▸ **Your task**
Every line below that holds the word "ceiling" must be listed.
:: Data to examine
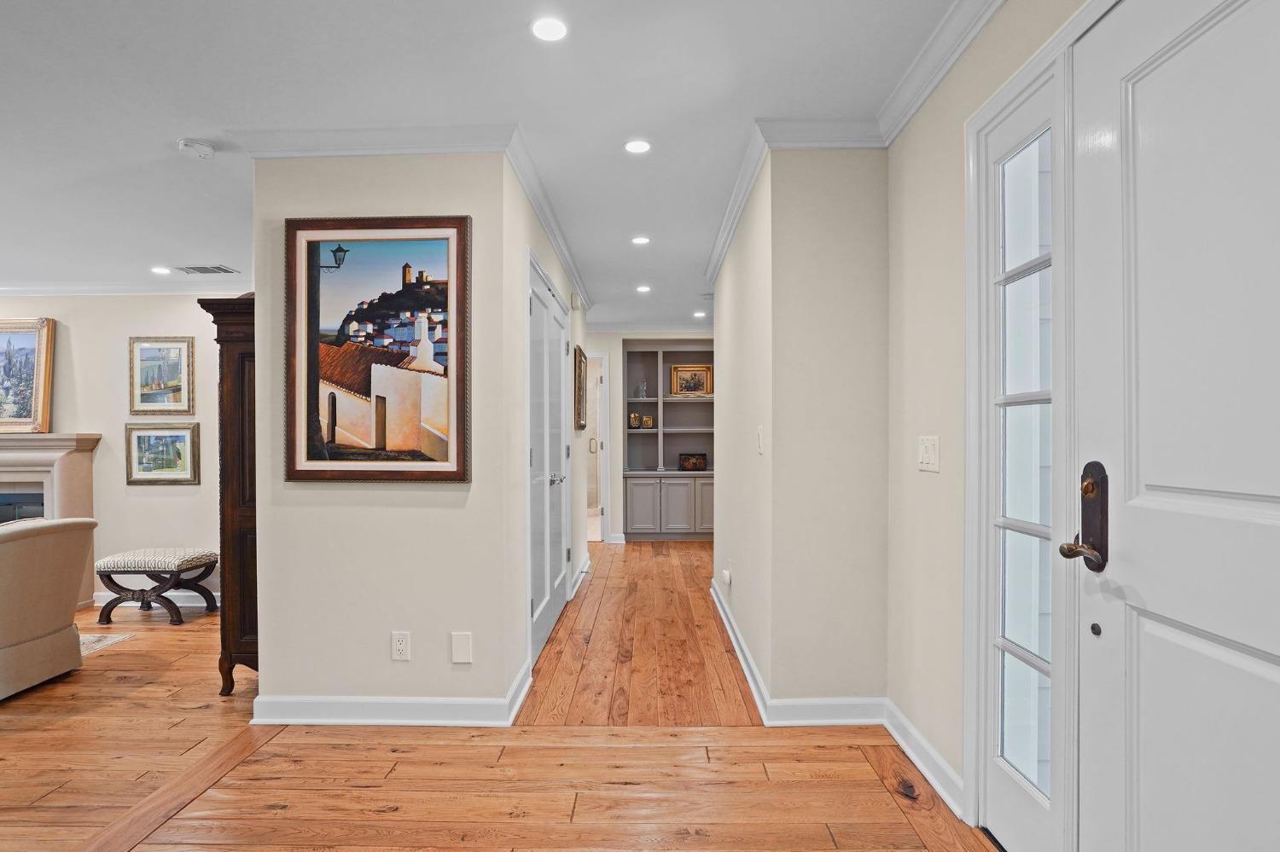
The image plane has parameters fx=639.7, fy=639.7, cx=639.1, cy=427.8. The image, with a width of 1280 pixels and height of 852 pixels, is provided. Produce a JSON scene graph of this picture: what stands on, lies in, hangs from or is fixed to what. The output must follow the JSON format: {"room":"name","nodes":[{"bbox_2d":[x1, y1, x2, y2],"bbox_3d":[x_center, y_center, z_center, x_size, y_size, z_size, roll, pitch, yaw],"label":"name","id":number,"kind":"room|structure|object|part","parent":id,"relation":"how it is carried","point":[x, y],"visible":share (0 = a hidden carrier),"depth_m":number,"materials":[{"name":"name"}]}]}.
{"room":"hallway","nodes":[
{"label":"hallway","id":0,"kind":"room"},
{"bbox_2d":[0,290,233,610],"bbox_3d":[-4.328,0.059,4.743,4.947,2.436,0.126,0,0,1],"label":"fireplace wall","id":1,"kind":"structure","parent":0,"point":[151,503],"depth_m":4.68,"materials":[{"name":"paint"}]},
{"bbox_2d":[0,431,102,608],"bbox_3d":[-4.777,0.668,4.525,1.798,1.212,0.398,0,0,1],"label":"fireplace","id":2,"kind":"object","parent":1,"relation":"attached to","point":[3,466],"visible":0.69,"depth_m":4.55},
{"bbox_2d":[0,316,55,433],"bbox_3d":[-4.850,-0.386,4.780,0.937,0.870,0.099,0,0,1],"label":"framed painting","id":3,"kind":"object","parent":2,"relation":"on","point":[20,413],"visible":1,"depth_m":4.77},
{"bbox_2d":[0,279,250,295],"bbox_3d":[-4.290,-1.025,4.609,4.630,0.091,0.272,0,0,1],"label":"crown molding","id":4,"kind":"structure","parent":1,"relation":"attached to","point":[111,289],"depth_m":4.66,"materials":[{"name":"white paint"}]},
{"bbox_2d":[89,590,218,609],"bbox_3d":[-3.285,1.250,4.673,2.286,0.104,0.018,0,0,1],"label":"baseboard","id":5,"kind":"structure","parent":1,"relation":"attached to","point":[191,605],"depth_m":4.67,"materials":[{"name":"white paint"}]},
{"bbox_2d":[129,336,194,414],"bbox_3d":[-3.648,-0.398,4.878,0.481,0.578,0.033,0,0,1],"label":"framed picture","id":6,"kind":"object","parent":1,"relation":"attached to","point":[171,361],"visible":0.99,"depth_m":4.88,"materials":[{"name":"gold"}]},
{"bbox_2d":[125,421,201,484],"bbox_3d":[-3.482,0.180,4.669,0.530,0.435,0.034,0,0,1],"label":"framed picture","id":7,"kind":"object","parent":1,"relation":"attached to","point":[181,439],"visible":0.99,"depth_m":4.67},
{"bbox_2d":[249,146,518,718],"bbox_3d":[-1.091,0.009,2.733,1.051,2.443,0.120,0,0,1],"label":"center wall","id":8,"kind":"structure","parent":0,"point":[411,627],"depth_m":2.69,"materials":[{"name":"beige paint"}]},
{"bbox_2d":[284,214,471,482],"bbox_3d":[-1.089,-0.326,2.658,0.777,1.102,0.035,0,0,1],"label":"framed painting","id":9,"kind":"object","parent":8,"relation":"attached to","point":[384,294],"visible":1,"depth_m":2.65},
{"bbox_2d":[248,659,530,725],"bbox_3d":[-1.061,1.166,2.814,1.154,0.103,0.530,0,0,1],"label":"baseboard","id":10,"kind":"structure","parent":8,"relation":"attached to","point":[421,722],"depth_m":2.63,"materials":[{"name":"white paint"}]},
{"bbox_2d":[390,631,411,661],"bbox_3d":[-0.990,0.903,2.651,0.072,0.118,0.009,0,0,1],"label":"wall outlet","id":11,"kind":"object","parent":8,"relation":"attached to","point":[397,639],"visible":0.97,"depth_m":2.65,"materials":[{"name":"white plastic"}]},
{"bbox_2d":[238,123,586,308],"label":"crown molding","id":12,"kind":"structure","parent":8,"relation":"attached to","point":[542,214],"depth_m":2.76,"materials":[{"name":"white paint"}]},
{"bbox_2d":[450,631,472,663],"bbox_3d":[-0.741,0.917,2.667,0.079,0.128,0.009,0,0,1],"label":"wall plate","id":13,"kind":"object","parent":8,"relation":"attached to","point":[459,647],"visible":0.97,"depth_m":2.66,"materials":[{"name":"white plastic"}]},
{"bbox_2d":[0,0,976,328],"bbox_3d":[-2.158,-1.277,3.241,8.137,0.104,9.702,0,0,1],"label":"ceiling","id":14,"kind":"structure","parent":0,"point":[169,257],"depth_m":2.39,"materials":[{"name":"white paint"}]},
{"bbox_2d":[150,265,171,275],"bbox_3d":[-3.369,-1.107,4.507,0.153,0.009,0.154,0,0,1],"label":"recessed light","id":15,"kind":"object","parent":14,"relation":"in","point":[159,270],"visible":0.99,"depth_m":4.50,"materials":[{"name":"white"}]},
{"bbox_2d":[176,138,215,158],"bbox_3d":[-1.906,-1.201,2.758,0.134,0.041,0.133,0,0,1],"label":"smoke detector","id":16,"kind":"object","parent":14,"relation":"attached to","point":[204,150],"visible":0.99,"depth_m":2.73,"materials":[{"name":"white plastic"}]},
{"bbox_2d":[173,263,240,274],"bbox_3d":[-3.127,-1.139,4.610,0.386,0.014,0.226,0,0,1],"label":"ceiling vent","id":17,"kind":"object","parent":14,"relation":"in","point":[218,270],"visible":0.99,"depth_m":4.59,"materials":[{"name":"metal"}]},
{"bbox_2d":[529,15,568,41],"bbox_3d":[-0.282,-1.249,2.004,0.126,0.007,0.126,0,0,1],"label":"recessed light","id":18,"kind":"object","parent":14,"relation":"in","point":[552,31],"visible":0.98,"depth_m":2.00,"materials":[{"name":"white"}]},
{"bbox_2d":[623,138,651,154],"bbox_3d":[-0.009,-1.245,2.830,0.127,0.007,0.127,0,0,1],"label":"recessed light","id":19,"kind":"object","parent":14,"relation":"in","point":[637,145],"visible":0.98,"depth_m":2.82,"materials":[{"name":"white"}]},
{"bbox_2d":[630,234,651,245],"bbox_3d":[0.008,-1.226,4.186,0.140,0.009,0.141,0,0,1],"label":"recessed light","id":20,"kind":"object","parent":14,"relation":"in","point":[640,241],"visible":0.98,"depth_m":4.18,"materials":[{"name":"white"}]},
{"bbox_2d":[635,284,651,293],"bbox_3d":[0.034,-1.203,5.547,0.148,0.009,0.150,0,0,1],"label":"recessed light","id":21,"kind":"object","parent":14,"relation":"in","point":[642,289],"visible":0.99,"depth_m":5.54,"materials":[{"name":"white"}]},
{"bbox_2d":[692,309,706,318],"bbox_3d":[0.629,-1.184,6.659,0.152,0.011,0.154,0,0,1],"label":"recessed light","id":22,"kind":"object","parent":14,"relation":"in","point":[697,314],"visible":0.99,"depth_m":6.64,"materials":[{"name":"white"}]},
{"bbox_2d":[0,544,1012,851],"bbox_3d":[-1.969,1.276,3.444,7.884,0.106,10.274,0,0,1],"label":"floor","id":23,"kind":"structure","parent":0,"point":[512,804],"depth_m":2.33,"materials":[{"name":"brown wood"}]},
{"bbox_2d":[0,516,97,702],"bbox_3d":[-3.240,0.832,2.936,0.943,0.793,0.924,0,0,1],"label":"armchair","id":24,"kind":"object","parent":23,"relation":"on","point":[26,543],"visible":1,"depth_m":3.03,"materials":[{"name":"beige fabric"}]},
{"bbox_2d":[79,632,139,656],"bbox_3d":[-4.163,1.264,2.877,2.502,0.011,2.358,0,0,1],"label":"rug","id":25,"kind":"object","parent":23,"relation":"on","point":[108,639],"visible":0.25,"depth_m":3.75,"materials":[{"name":"carpet"}]},
{"bbox_2d":[94,547,220,626],"bbox_3d":[-3.193,1.039,4.267,0.643,0.440,0.419,0,0,1],"label":"stool","id":26,"kind":"object","parent":23,"relation":"on","point":[199,557],"visible":0.98,"depth_m":4.12,"materials":[{"name":"fabric"}]},
{"bbox_2d":[195,292,258,700],"bbox_3d":[-1.742,0.325,3.228,0.465,1.833,0.736,0,0,1],"label":"wooden cabinet","id":27,"kind":"object","parent":23,"relation":"on","point":[241,369],"visible":0.32,"depth_m":2.90,"materials":[{"name":"brown wood"}]},
{"bbox_2d":[503,157,589,714],"bbox_3d":[-0.569,-0.006,4.477,0.125,2.480,3.322,0,0,1],"label":"hallway left wall","id":28,"kind":"structure","parent":0,"point":[557,279],"depth_m":3.07,"materials":[{"name":"beige paint"}]},
{"bbox_2d":[526,251,569,667],"bbox_3d":[-0.532,0.193,3.931,0.094,2.094,1.447,0,0,1],"label":"closet door","id":29,"kind":"structure","parent":28,"relation":"in","point":[552,610],"depth_m":3.75,"materials":[{"name":"white paint"}]},
{"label":"handle","id":30,"kind":"part","parent":29,"relation":"part of","materials":[{"name":"silver metal"}]},
{"bbox_2d":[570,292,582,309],"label":"door chime","id":31,"kind":"object","parent":28,"relation":"attached to","point":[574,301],"visible":0.98,"depth_m":4.88,"materials":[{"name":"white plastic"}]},
{"bbox_2d":[572,345,587,431],"bbox_3d":[-0.489,-0.316,5.398,0.038,0.629,0.640,0,0,1],"label":"framed picture","id":32,"kind":"object","parent":28,"relation":"attached to","point":[579,361],"visible":0.99,"depth_m":5.23},
{"bbox_2d":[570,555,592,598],"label":"baseboard","id":33,"kind":"structure","parent":28,"relation":"attached to","point":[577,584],"depth_m":5.08,"materials":[{"name":"white paint"}]},
{"bbox_2d":[582,328,712,542],"bbox_3d":[0.213,0.029,7.280,2.921,2.457,0.139,0,0,1],"label":"hallway end wall","id":34,"kind":"structure","parent":0,"point":[612,349],"depth_m":7.21,"materials":[{"name":"beige paint"}]},
{"bbox_2d":[584,354,610,543],"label":"doorway","id":35,"kind":"object","parent":34,"relation":"in","point":[602,497],"visible":0.46,"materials":[{"name":"white paint"}]},
{"bbox_2d":[622,342,713,540],"bbox_3d":[0.476,0.151,7.316,1.351,2.207,0.523,0,0,1],"label":"built-in bookcase","id":36,"kind":"object","parent":34,"relation":"in","point":[630,440],"visible":0.69,"depth_m":7.24,"materials":[{"name":"grey paint"}]},
{"bbox_2d":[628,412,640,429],"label":"figurine","id":37,"kind":"object","parent":36,"relation":"in","point":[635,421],"visible":0.98,"depth_m":7.28,"materials":[{"name":"gold metal"}]},
{"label":"cabinet door","id":38,"kind":"part","parent":36,"relation":"part of","materials":[{"name":"grey paint"}]},
{"bbox_2d":[636,379,648,399],"bbox_3d":[0.035,-0.423,7.307,0.111,0.225,0.108,0,0,1],"label":"glass bottle","id":39,"kind":"object","parent":36,"relation":"in","point":[642,396],"visible":0.98,"depth_m":7.28,"materials":[{"name":"clear glass"}]},
{"bbox_2d":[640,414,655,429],"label":"picture frame","id":40,"kind":"object","parent":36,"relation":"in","point":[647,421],"visible":0.99,"depth_m":7.25,"materials":[{"name":"gold metal"}]},
{"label":"cabinet door","id":41,"kind":"part","parent":36,"relation":"part of","materials":[{"name":"grey paint"}]},
{"bbox_2d":[669,363,713,396],"bbox_3d":[0.600,-0.541,7.360,0.477,0.375,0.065,0,0,1],"label":"framed picture","id":42,"kind":"object","parent":36,"relation":"in","point":[682,379],"visible":0.96,"depth_m":7.36,"materials":[{"name":"gold wood"}]},
{"bbox_2d":[677,452,707,470],"bbox_3d":[0.603,0.381,7.241,0.339,0.189,0.175,0,0,1],"label":"decorative box","id":43,"kind":"object","parent":36,"relation":"in","point":[702,458],"visible":1,"depth_m":7.17,"materials":[{"name":"brown"}]},
{"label":"cabinet door","id":44,"kind":"part","parent":36,"relation":"part of","materials":[{"name":"grey paint"}]},
{"bbox_2d":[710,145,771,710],"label":"hallway right wall","id":45,"kind":"structure","parent":0,"point":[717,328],"depth_m":3.32,"materials":[{"name":"paint"}]},
{"bbox_2d":[721,566,733,586],"bbox_3d":[0.535,0.923,3.945,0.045,0.097,0.106,0,0,1],"label":"wall outlet","id":46,"kind":"object","parent":45,"relation":"attached to","point":[727,578],"visible":0.98,"depth_m":3.91,"materials":[{"name":"white plastic"}]},
{"bbox_2d":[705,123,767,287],"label":"crown molding","id":47,"kind":"structure","parent":45,"relation":"attached to","point":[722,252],"depth_m":3.25,"materials":[{"name":"white paint"}]},
{"bbox_2d":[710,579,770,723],"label":"baseboard","id":48,"kind":"structure","parent":45,"relation":"attached to","point":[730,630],"depth_m":3.21,"materials":[{"name":"white paint"}]},
{"bbox_2d":[756,425,765,454],"bbox_3d":[0.542,0.059,2.864,0.018,0.129,0.077,0,0,1],"label":"light switch","id":49,"kind":"object","parent":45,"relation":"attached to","point":[759,433],"visible":0.98,"depth_m":2.85,"materials":[{"name":"white plastic"}]},
{"bbox_2d":[760,143,891,709],"bbox_3d":[0.834,-0.006,2.717,0.539,2.436,0.121,0,0,1],"label":"wall","id":50,"kind":"structure","parent":0,"point":[858,306],"depth_m":2.66,"materials":[{"name":"beige paint"}]},
{"bbox_2d":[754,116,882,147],"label":"crown molding","id":51,"kind":"structure","parent":50,"relation":"attached to","point":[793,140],"depth_m":2.61,"materials":[{"name":"white paint"}]},
{"bbox_2d":[763,697,884,726],"bbox_3d":[0.789,1.168,2.627,0.484,0.102,0.018,0,0,1],"label":"baseboard","id":52,"kind":"structure","parent":50,"relation":"attached to","point":[793,709],"depth_m":2.62,"materials":[{"name":"white paint"}]},
{"bbox_2d":[886,0,1106,844],"bbox_3d":[1.067,-0.009,0.563,0.132,2.486,4.210,0,0,1],"label":"right wall","id":53,"kind":"structure","parent":0,"point":[992,33],"depth_m":2.18,"materials":[{"name":"beige paint"}]},
{"bbox_2d":[882,698,965,818],"bbox_3d":[1.001,1.156,2.270,0.020,0.100,0.725,0,0,1],"label":"baseboard","id":54,"kind":"structure","parent":53,"relation":"attached to","point":[933,753],"depth_m":2.23,"materials":[{"name":"white paint"}]},
{"bbox_2d":[917,436,940,472],"bbox_3d":[1.004,0.090,2.236,0.016,0.120,0.142,0,0,1],"label":"light switch","id":55,"kind":"object","parent":53,"relation":"attached to","point":[925,461],"visible":0.97,"depth_m":2.22,"materials":[{"name":"white plastic"}]},
{"bbox_2d":[873,0,1005,144],"bbox_3d":[0.959,-1.208,0.609,0.080,0.096,3.995,0,0,1],"label":"crown molding","id":56,"kind":"structure","parent":53,"relation":"attached to","point":[915,107],"depth_m":2.11,"materials":[{"name":"white paint"}]},
{"bbox_2d":[969,37,1071,851],"bbox_3d":[1.054,0.142,1.749,0.092,2.043,0.466,0,0,1],"label":"sidelight window","id":57,"kind":"structure","parent":53,"relation":"in","point":[1003,734],"depth_m":1.76,"materials":[{"name":"glass"}]},
{"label":"glass panes","id":58,"kind":"part","parent":57,"relation":"part of","materials":[{"name":"glass"}]},
{"bbox_2d":[1056,0,1279,851],"bbox_3d":[1.025,0.174,1.048,0.107,2.116,0.950,0,0,1],"label":"front door","id":59,"kind":"structure","parent":53,"relation":"in","point":[1223,20],"depth_m":1.24,"materials":[{"name":"white paint"}]},
{"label":"lever handle","id":60,"kind":"part","parent":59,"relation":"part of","materials":[{"name":"brown metal"}]},
{"bbox_2d":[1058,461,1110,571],"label":"door handle","id":61,"kind":"object","parent":59,"relation":"attached to","point":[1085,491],"visible":0.96,"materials":[{"name":"brown metal"}]},
{"bbox_2d":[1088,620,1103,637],"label":"deadbolt lock","id":62,"kind":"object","parent":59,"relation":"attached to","point":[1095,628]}
]}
::::
▸ **Written reply**
{"bbox_2d":[0,0,976,328],"bbox_3d":[-2.158,-1.277,3.241,8.137,0.104,9.702,0,0,1],"label":"ceiling","id":14,"kind":"structure","parent":0,"point":[169,257],"depth_m":2.39,"materials":[{"name":"white paint"}]},
{"bbox_2d":[173,263,240,274],"bbox_3d":[-3.127,-1.139,4.610,0.386,0.014,0.226,0,0,1],"label":"ceiling vent","id":17,"kind":"object","parent":14,"relation":"in","point":[218,270],"visible":0.99,"depth_m":4.59,"materials":[{"name":"metal"}]},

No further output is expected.